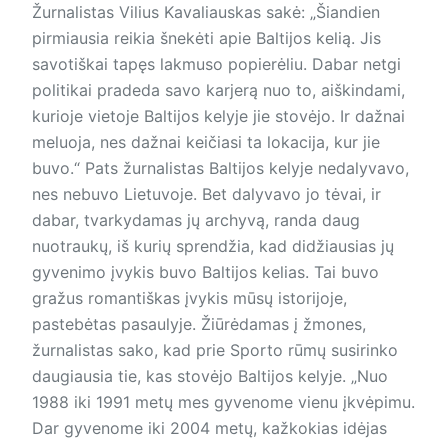
Žurnalistas Vilius Kavaliauskas sakė: „Šiandien
pirmiausia reikia šnekėti apie Baltijos kelią. Jis
savotiškai tapęs lakmuso popierėliu. Dabar netgi
politikai pradeda savo karjerą nuo to, aiškindami,
kurioje vietoje Baltijos kelyje jie stovėjo. Ir dažnai
meluoja, nes dažnai keičiasi ta lokacija, kur jie
buvo.“ Pats žurnalistas Baltijos kelyje nedalyvavo,
nes nebuvo Lietuvoje. Bet dalyvavo jo tėvai, ir
dabar, tvarkydamas jų archyvą, randa daug
nuotraukų, iš kurių sprendžia, kad didžiausias jų
gyvenimo įvykis buvo Baltijos kelias. Tai buvo
gražus romantiškas įvykis mūsų istorijoje,
pastebėtas pasaulyje. Žiūrėdamas į žmones,
žurnalistas sako, kad prie Sporto rūmų susirinko
daugiausia tie, kas stovėjo Baltijos kelyje. „Nuo
1988 iki 1991 metų mes gyvenome vienu įkvėpimu.
Dar gyvenome iki 2004 metų, kažkokias idėjas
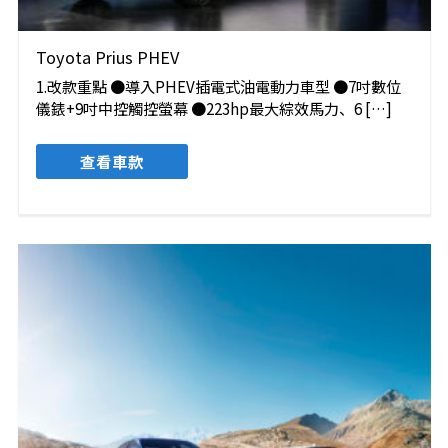
Toyota Prius PHEV
1.改款重點 ●導入PHEV插電式油電動力車型 ●7吋數位
儀錶+9吋中控觸控螢幕 ●223hp最大綜效馬力、6 […]
查看車款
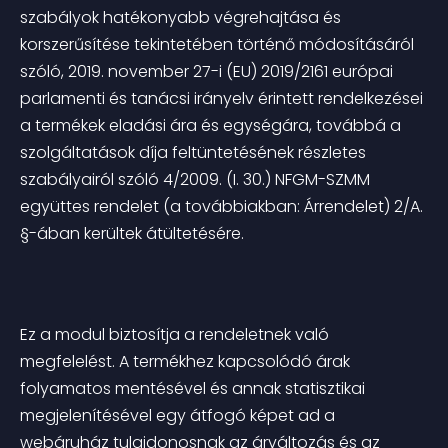
szabályok hatékonyabb végrehajtása és 
korszerűsítése tekintetében történő módosításáról 
szóló, 2019. november 27-i (EU) 2019/2161 európai 
parlamenti és tanácsi irányelv érintett rendelkezései 
a termékek eladási ára és egységára, továbbá a 
szolgáltatások díja feltüntetésének részletes 
szabályairól szóló 4/2009. (I. 30.) NFGM-SZMM 
együttes rendelet (a továbbiakban: Árrendelet) 2/A. 
§-ában kerültek átültetésére.
Ez a modul biztosítja a rendeletnek való 
megfelelést. A termékhez kapcsolódó árak 
folyamatos mentésével és annak statisztikai 
megjelenítésével egy átfogó képet ad a 
webáruház tulajdonosnak az árváltozás és az 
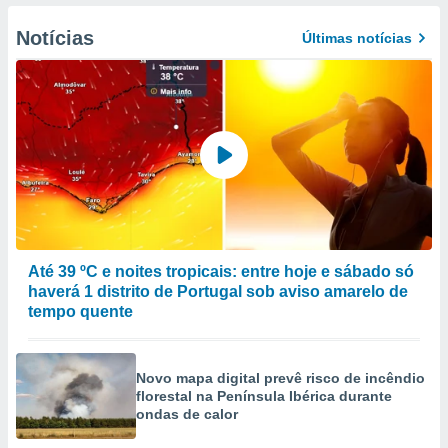
to ou opor-
essamento
Notícias
Últimas notícias
m qualquer
ando em “
 ou na
 Cookies
te.
 nossos
s o
o de
Até 39 ºC e noites tropicais: entre hoje e sábado só
haverá 1 distrito de Portugal sob aviso amarelo de
e/ou aceder
tempo quente
ões num
utilizar
ados para
Novo mapa digital prevê risco de incêndio
publicidade,
florestal na Península Ibérica durante
 para
ondas de calor
a, utilizar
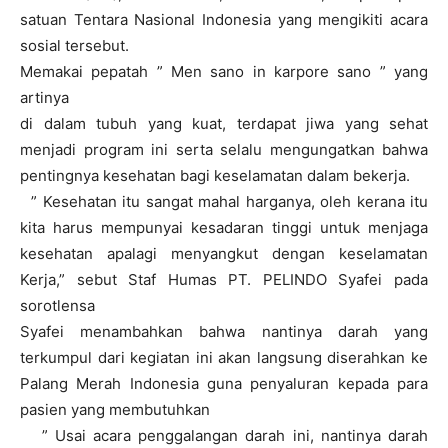
satuan Tentara Nasional Indonesia yang mengikiti acara
sosial tersebut.
Memakai pepatah ” Men sano in karpore sano ” yang
artinya
di dalam tubuh yang kuat, terdapat jiwa yang sehat
menjadi program ini serta selalu mengungatkan bahwa
pentingnya kesehatan bagi keselamatan dalam bekerja.
” Kesehatan itu sangat mahal harganya, oleh kerana itu
kita harus mempunyai kesadaran tinggi untuk menjaga
kesehatan apalagi menyangkut dengan keselamatan
Kerja,” sebut Staf Humas PT. PELINDO Syafei pada
sorotlensa
Syafei menambahkan bahwa nantinya darah yang
terkumpul dari kegiatan ini akan langsung diserahkan ke
Palang Merah Indonesia guna penyaluran kepada para
pasien yang membutuhkan
” Usai acara penggalangan darah ini, nantinya darah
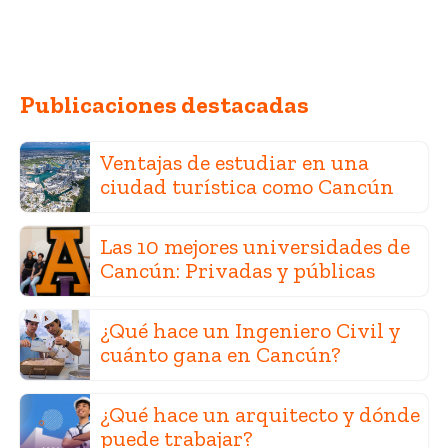
Publicaciones destacadas
Ventajas de estudiar en una
ciudad turística como Cancún
Las 10 mejores universidades de
Cancún: Privadas y públicas
¿Qué hace un Ingeniero Civil y
cuánto gana en Cancún?
¿Qué hace un arquitecto y dónde
puede trabajar?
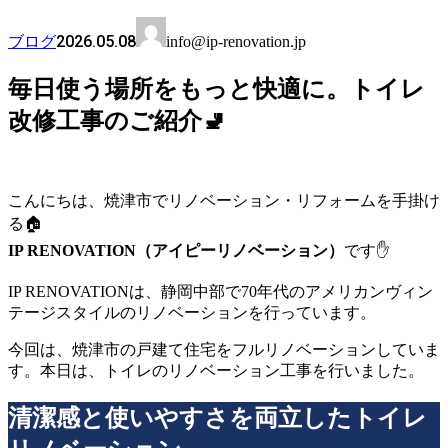
2026.05.08
ブログ
info@ip-renovation.jp
毎日使う場所をもっと快適に。トイレ
改修工事のご紹介🚽
こんにちは、焼津市でリノベーション・リフォームを手掛け
る🏠
IP RENOVATION（アイピーリノベーション）
です✋
IP RENOVATIONは、静岡中部で70年代のアメリカンヴィン
テージスタイルのリノベーションを行っています。
今回は、焼津市の戸建て住宅をフルリノベーションしていま
す。本日は、トイレのリノベーション工事を行いました。
清潔感と使いやすさを両立したトイレ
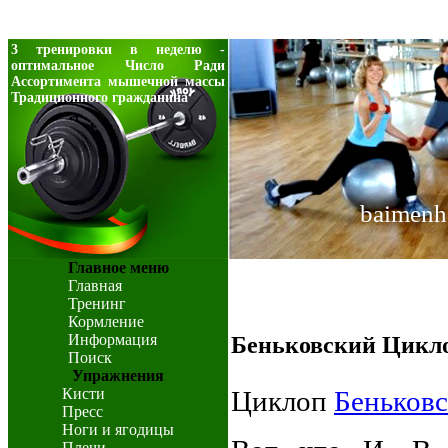
3 тренировки в неделю -
оптимальное Число Ради
Ассортимента мышечной массы
Традиционного гражданина
baimenh
Главное меню
Главная
Тренинг
Кормление
Информация
Беньковский Цикл
Поиск
Упражнения
Кисти
Циклоп
Беньков
Пресс
Ноги и ягодицы
Плечи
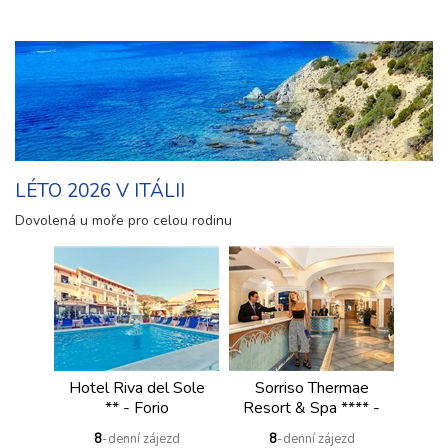
LÉTO 2026 V ITÁLII
Dovolená u moře pro celou rodinu
Hotel Riva del Sole
Sorriso Thermae
** - Forio
Resort & Spa **** -
Forio
8
-denní zájezd
8
-denní zájezd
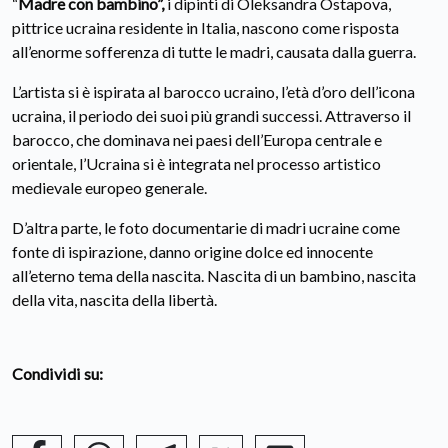
“
Madre con bambino”,
i dipinti di Oleksandra Ostapova,
pittrice ucraina residente in Italia, nascono come risposta
all’enorme sofferenza di tutte le madri, causata dalla guerra.
L’artista si è ispirata al barocco ucraino, l’età d’oro dell’icona
ucraina, il periodo dei suoi più grandi successi. Attraverso il
barocco, che dominava nei paesi dell’Europa centrale e
orientale, l’Ucraina si è integrata nel processo artistico
medievale europeo generale.
D’altra parte, le foto documentarie di madri ucraine come
fonte di ispirazione, danno origine dolce ed innocente
all’eterno tema della nascita. Nascita di un bambino, nascita
della vita, nascita della libertà.
Condividi su:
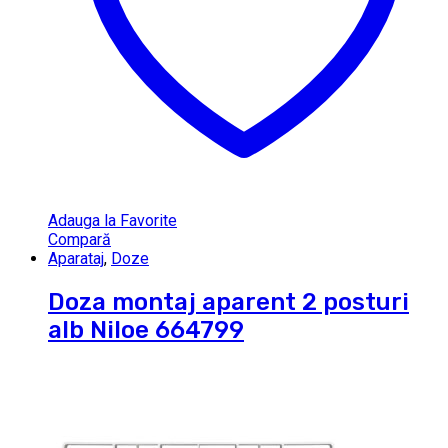
Adauga la Favorite
Compară
Aparataj
,
Doze
Doza montaj aparent 2 posturi
alb Niloe 664799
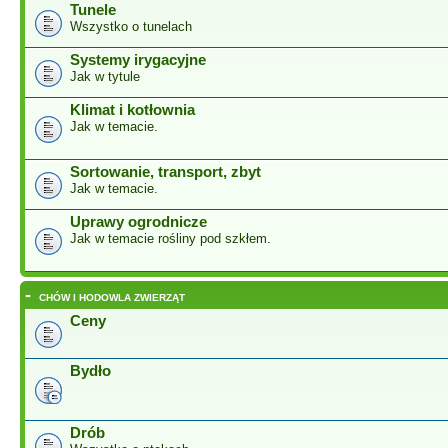
Tunele
Wszystko o tunelach
Systemy irygacyjne
Jak w tytule
Klimat i kotłownia
Jak w temacie.
Sortowanie, transport, zbyt
Jak w temacie.
Uprawy ogrodnicze
Jak w temacie rośliny pod szkłem.
-
CHÓW I HODOWLA ZWIERZĄT
Ceny
Bydło
Drób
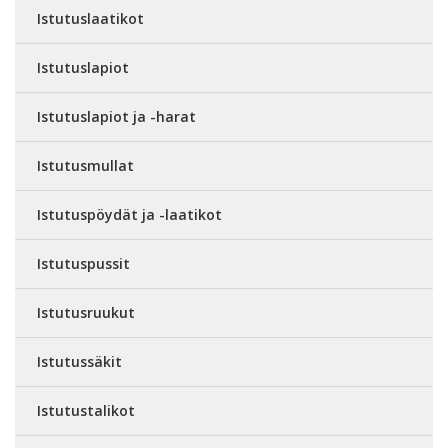
Istutuslaatikot
Istutuslapiot
Istutuslapiot ja -harat
Istutusmullat
Istutuspöydät ja -laatikot
Istutuspussit
Istutusruukut
Istutussäkit
Istutustalikot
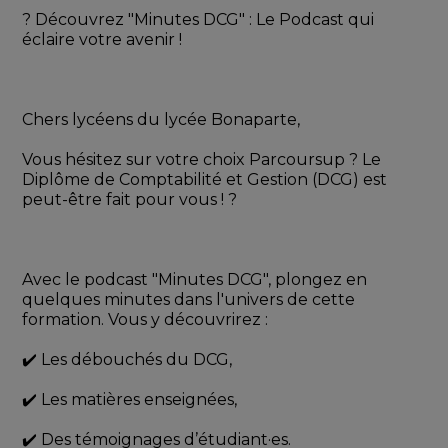
?️ Découvrez "Minutes DCG" : Le Podcast qui 
éclaire votre avenir !
Chers lycéens du lycée Bonaparte,
Vous hésitez sur votre choix Parcoursup ? Le 
Diplôme de Comptabilité et Gestion (DCG) est 
peut-être fait pour vous ! ?
Avec le podcast "Minutes DCG", plongez en 
quelques minutes dans l'univers de cette 
formation. Vous y découvrirez :
✔️ Les débouchés du DCG,
✔️ Les matières enseignées,
✔️ Des témoignages d’étudiant·es.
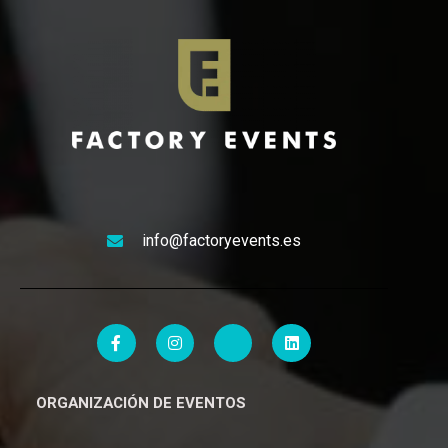
info@factoryevents.es
ORGANIZACIÓN DE EVENTOS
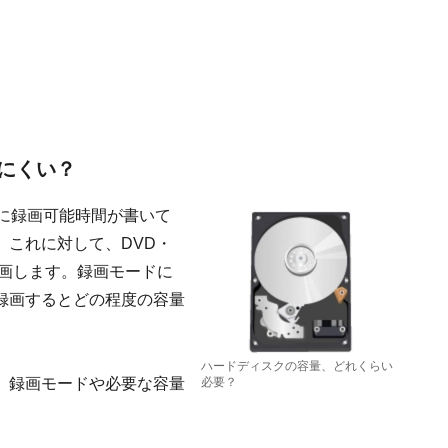
にくい？
に録画可能時間が書いて
。これに対して、DVD・
録画します。録画モードに
録画するとどの程度の容量
ハードディスクの容量、どれくらい
、録画モードや必要な容量
必要？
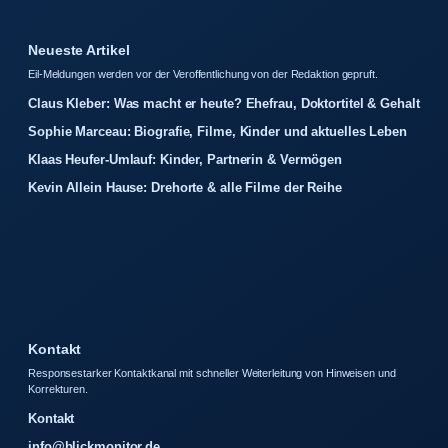
Neueste Artikel
Eil-Meldungen werden vor der Veroffentlichung von der Redaktion gepruft.
Claus Kleber: Was macht er heute? Ehefrau, Doktortitel & Gehalt
Sophie Marceau: Biografie, Filme, Kinder und aktuelles Leben
Klaas Heufer-Umlauf: Kinder, Partnerin & Vermögen
Kevin Allein Hause: Drehorte & alle Filme der Reihe
Kontakt
Responsestarker Kontaktkanal mit schneller Weiterleitung von Hinweisen und
Korrekturen.
Kontakt
info@blickmonitor.de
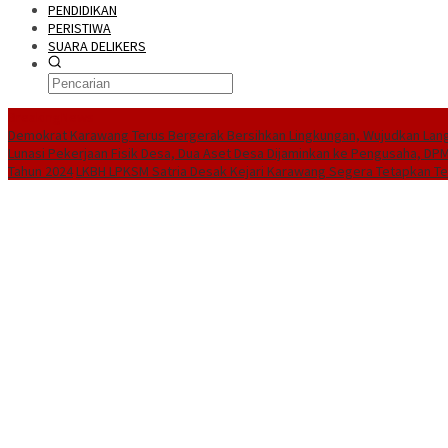
PENDIDIKAN
PERISTIWA
SUARA DELIKERS
BreakingNews
Demokrat Karawang Terus Bergerak Bersihkan Lingkungan, Wujudkan Langit
Lunasi Pekerjaan Fisik Desa, Dua Aset Desa Dijaminkan ke Pengusaha, D
Tahun 2024
LKBH LPKSM Satria Desak Kejari Karawang Segera Tetapkan T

▶ _EXERCISE OBJECTIVE_
Identify the lines of the entries containing the string "Indonesia". Copy each such line.

▶ _SOLUTION FOR THIS EXERCISE_
satuan Tentara Nasional Indonesia yang mengikiti acara
Palang Merah Indonesia guna penyaluran kepada para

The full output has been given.